Obama gets it right
November 19th 2009 02:09
When US President Barack Obama met Japanese Emperor Akihito in Tokyo last week, he both shook hands and bowed.
It was a deep bow in the Japanese style, and immediately had wags calling it “stoop-id” and others questioning such an obsequious gesture by a US president to anyone, let alone the son of Japanese war-time Emperor Hirohito.
It was an opportunity for newspaper headline writers and anyone with a political agenda against President Obama.

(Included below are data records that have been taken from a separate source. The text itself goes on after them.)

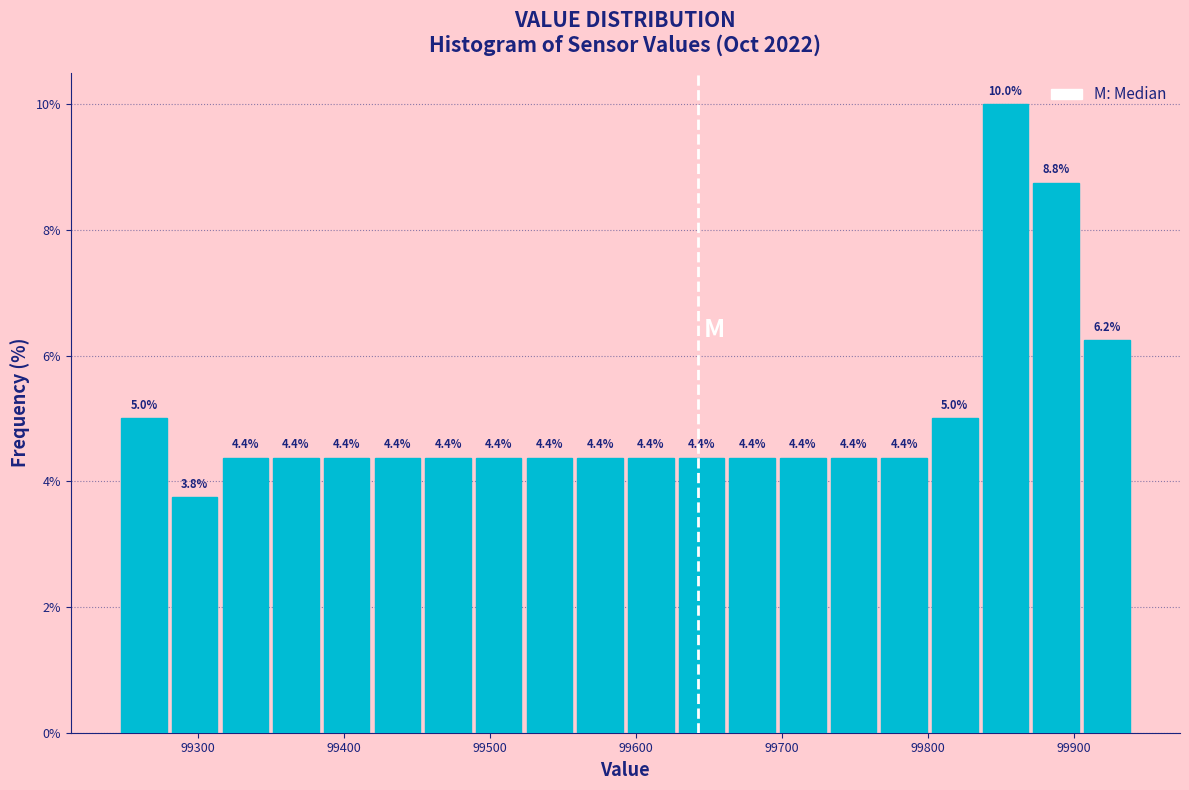

Read against the x-axis, roughly where is the centre of the tallest bar?

99850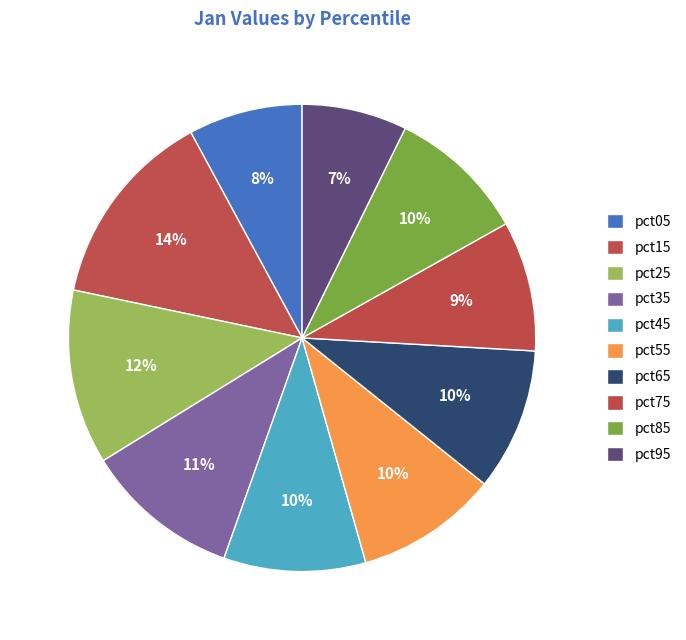

What is the smallest slice in the pie chart?

pct95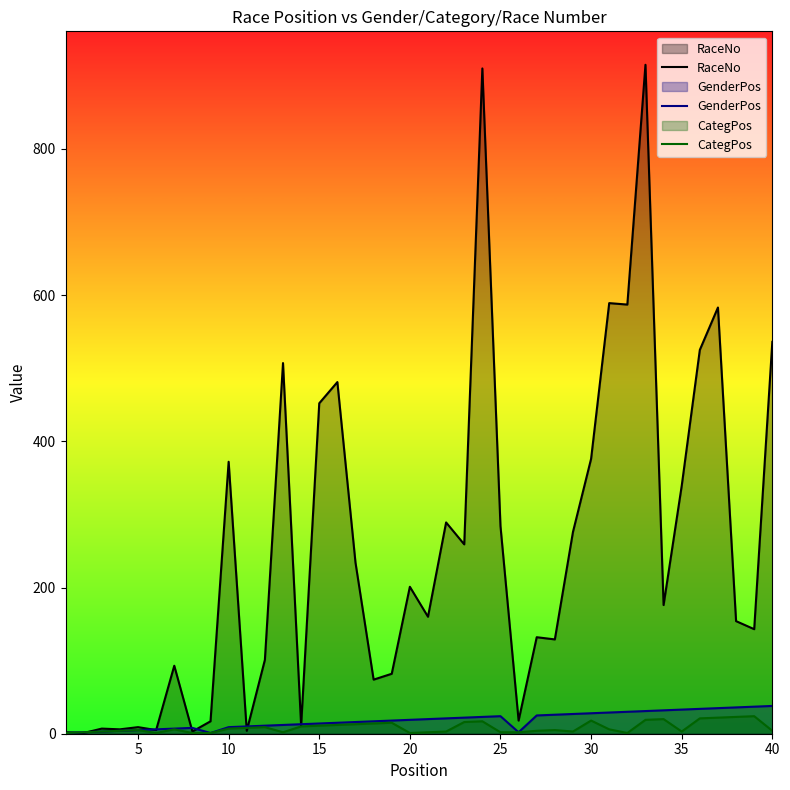

Which series has the largest total across all categories?

RaceNo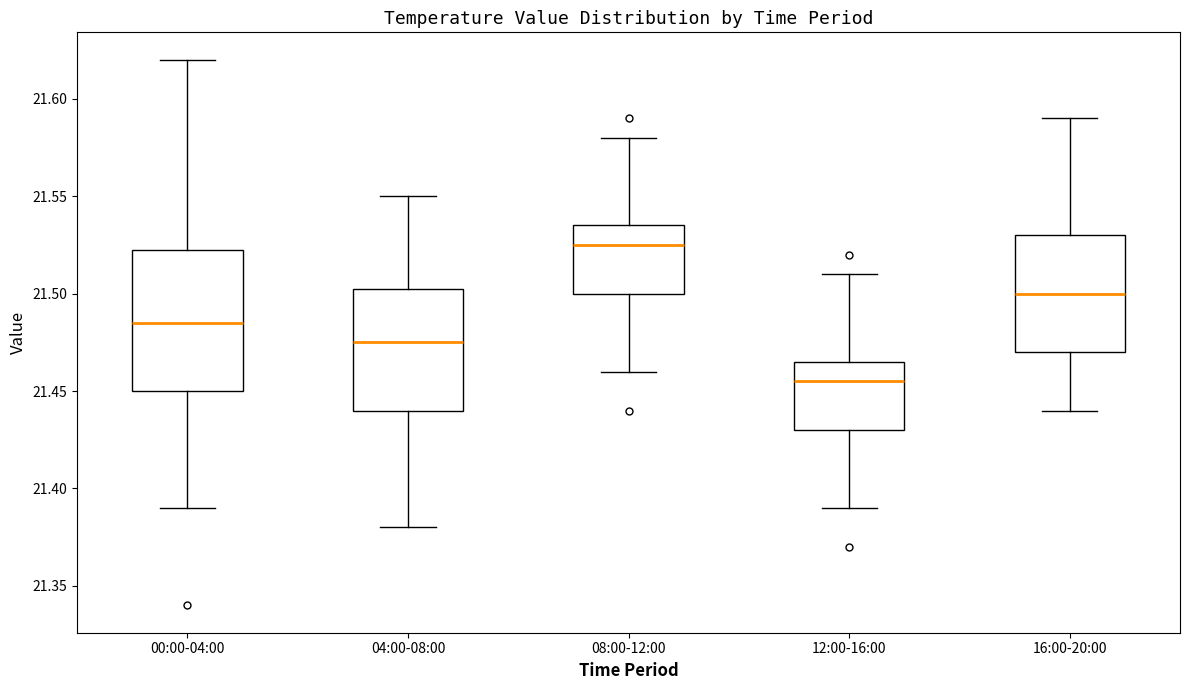

Which box is the tallest, from its lower edge to its upper edge?

00:00-04:00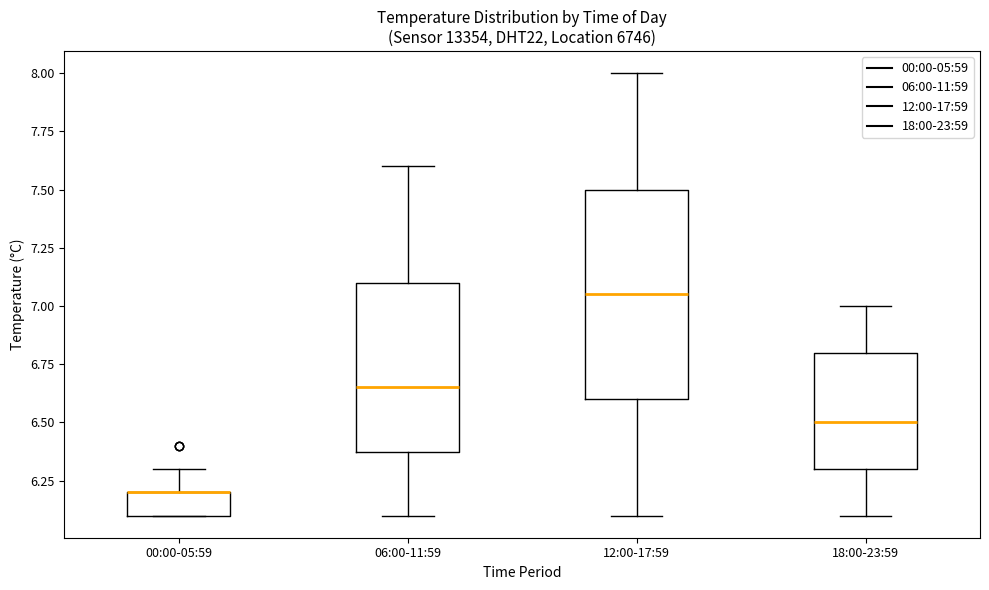

Where is the lower edge of the box for 06:00-11:59 on the y-axis? The values are not printed on the chart, so give them approximately, as read against the axis.

6.40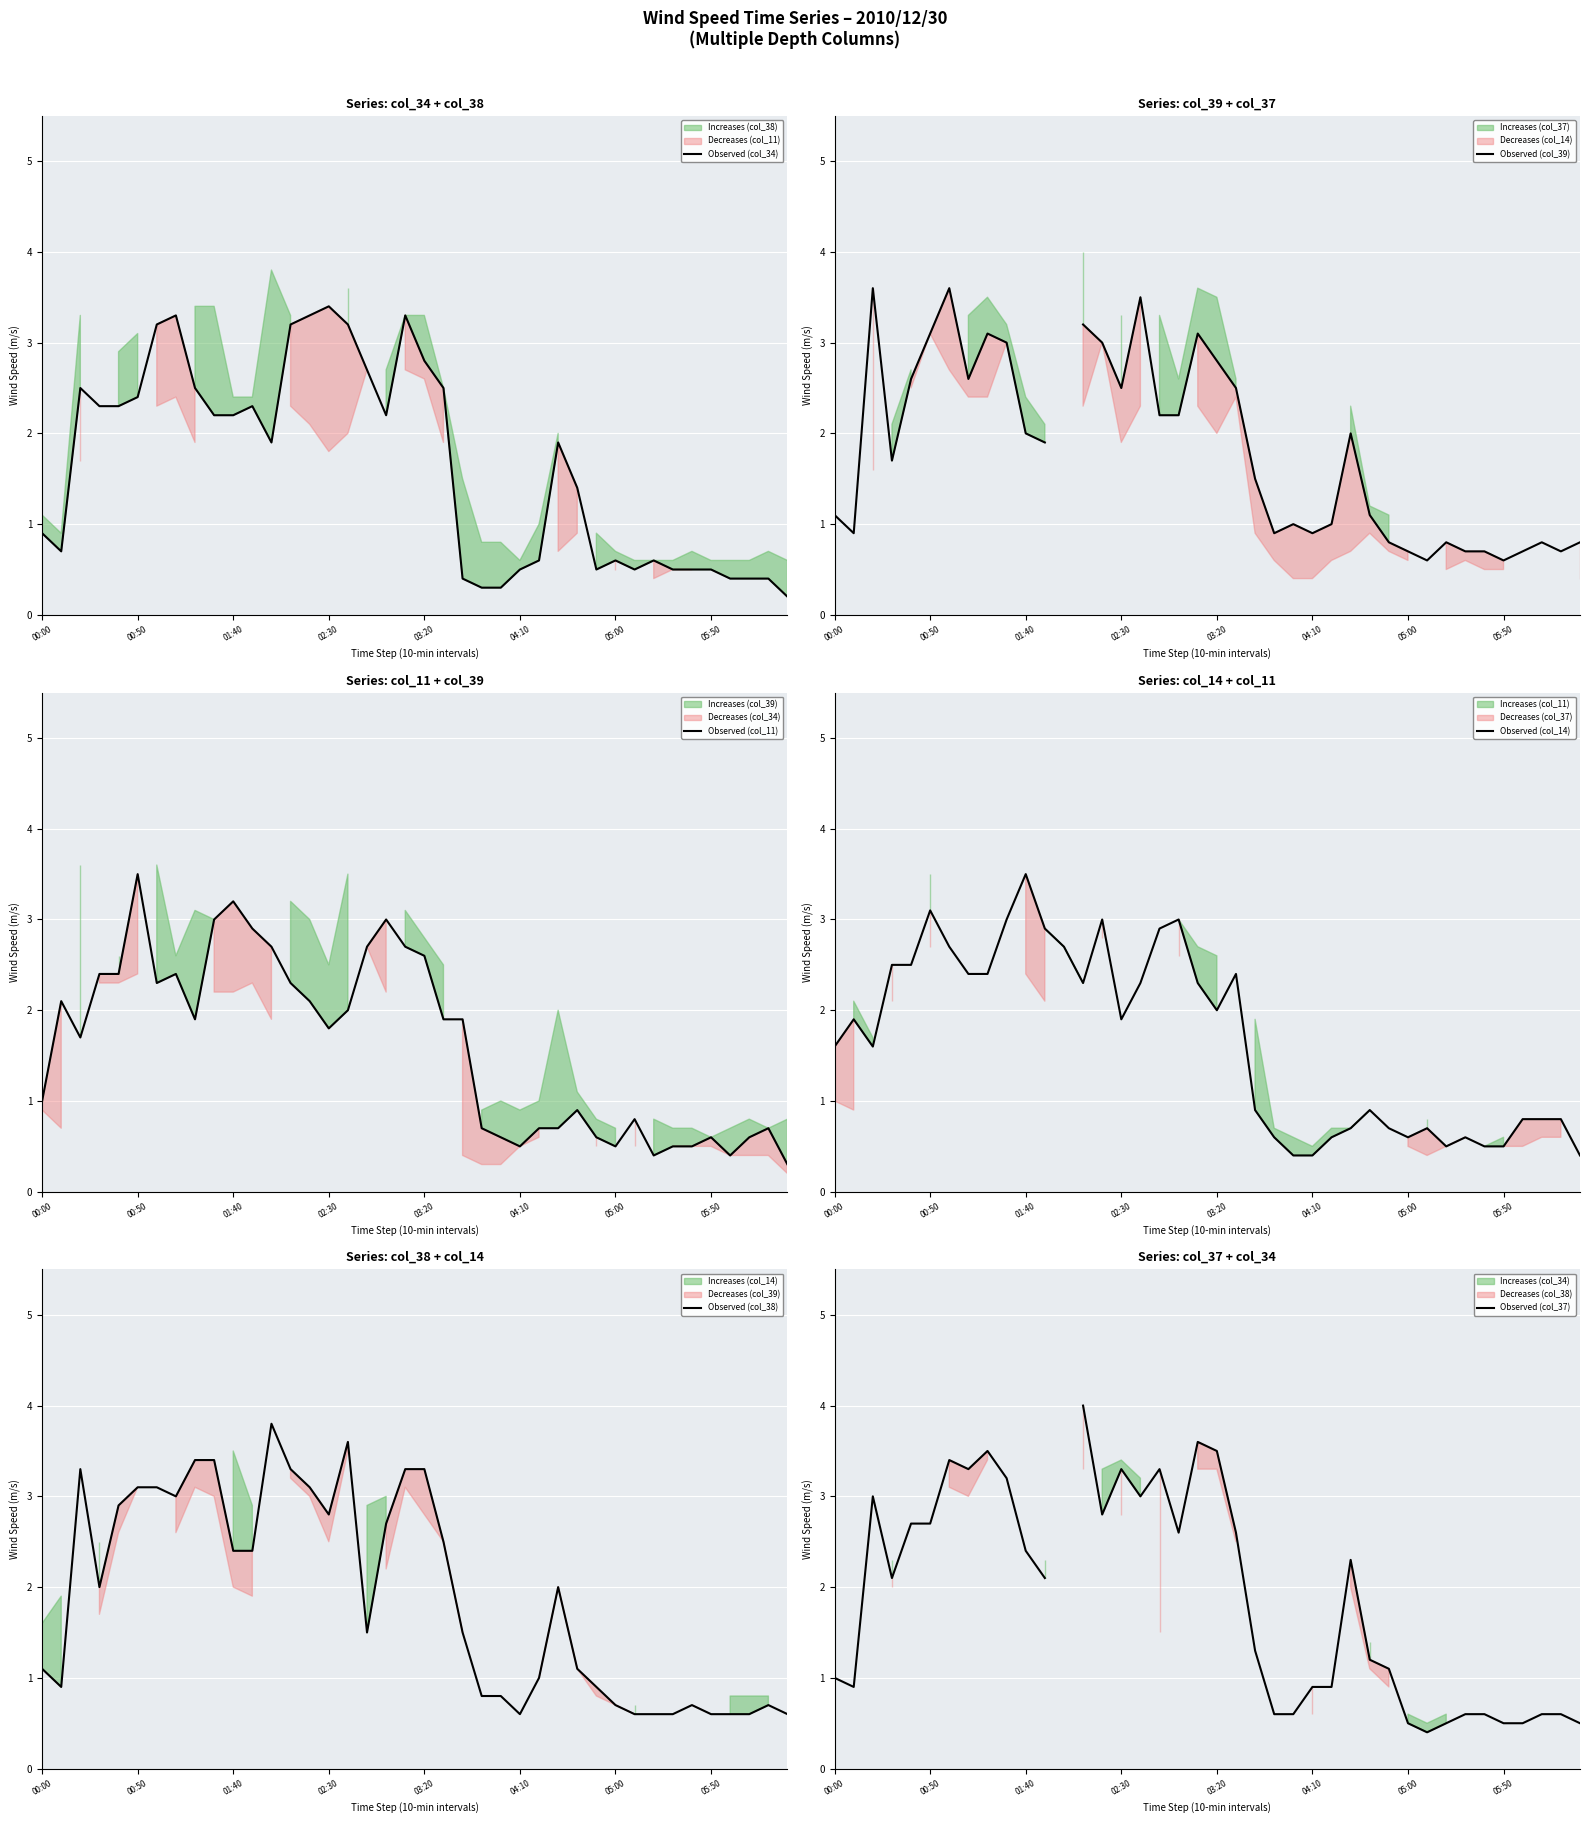

What position from the left is 21?

22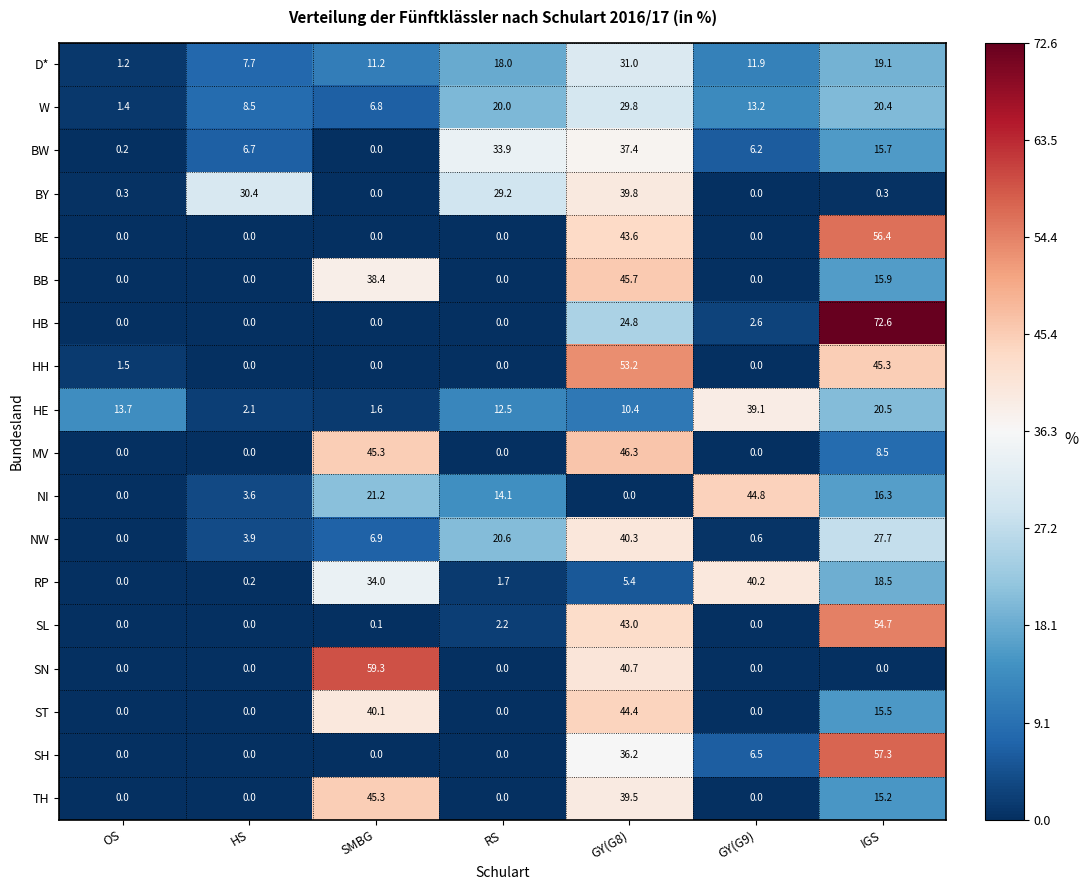

Between OS and RS, which series saw the biggest shift?

BW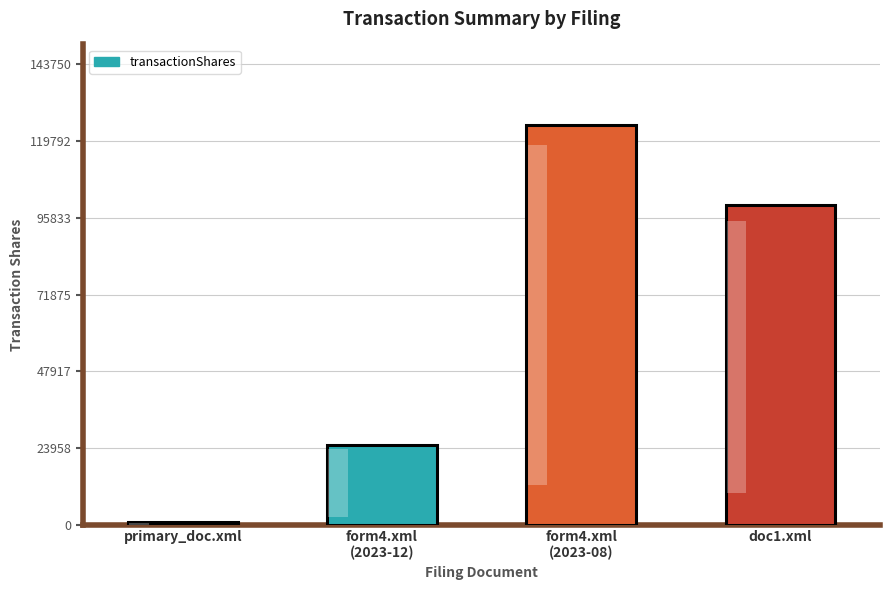

What is the change in value from primary_doc.xml to doc1.xml?

+99224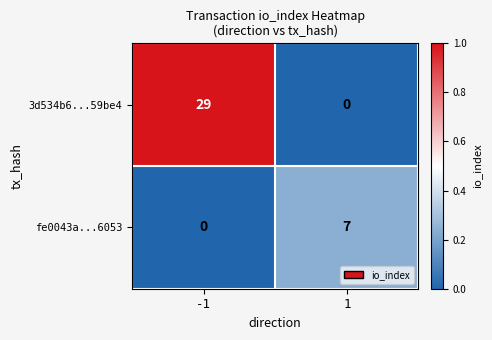

What is the total value across all series at 1?

7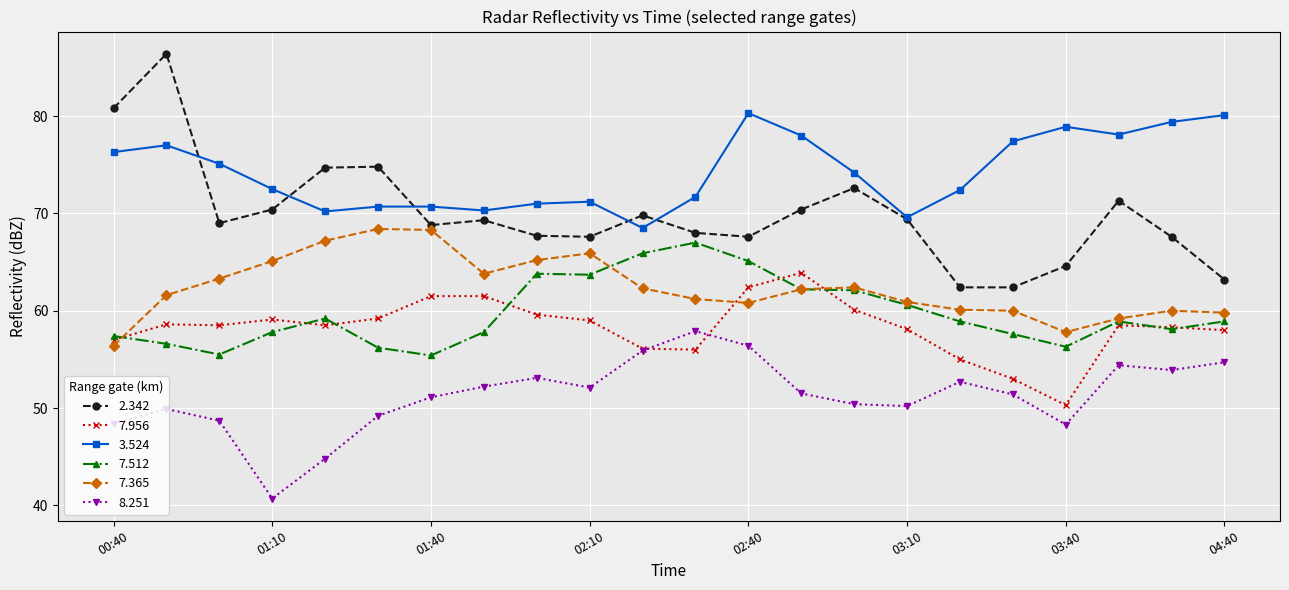

How many lines are shown in the chart?

6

It is a regrettable, and boring, fact of political life that anything you do will have its critics. To hold your handkerchief in one hand while blowing your nose is to instantly insult, wound and disenfranchise the majority of honest citizens who use two hands. Or so someone will claim.
Obama’s bow to the 65-year-old Emperor was a gracious, graceful and dignified gesture. It was as appropriate as it was civilised.
It is telling that it went almost unnoticed in Japan, where the bow is as ubiquitous as the handshake in the US. Indeed, the Japanese would only have had cause for comment if Obama had not bowed, or not bowed deeply enough.
In a way, it was an unremarkable thing that the President did, no more or less than most thinking people would have expected. But it didn’t stop negative knee-jerks from self-serving knockers who wouldn’t recognize a gracious act if it bit them on the nose.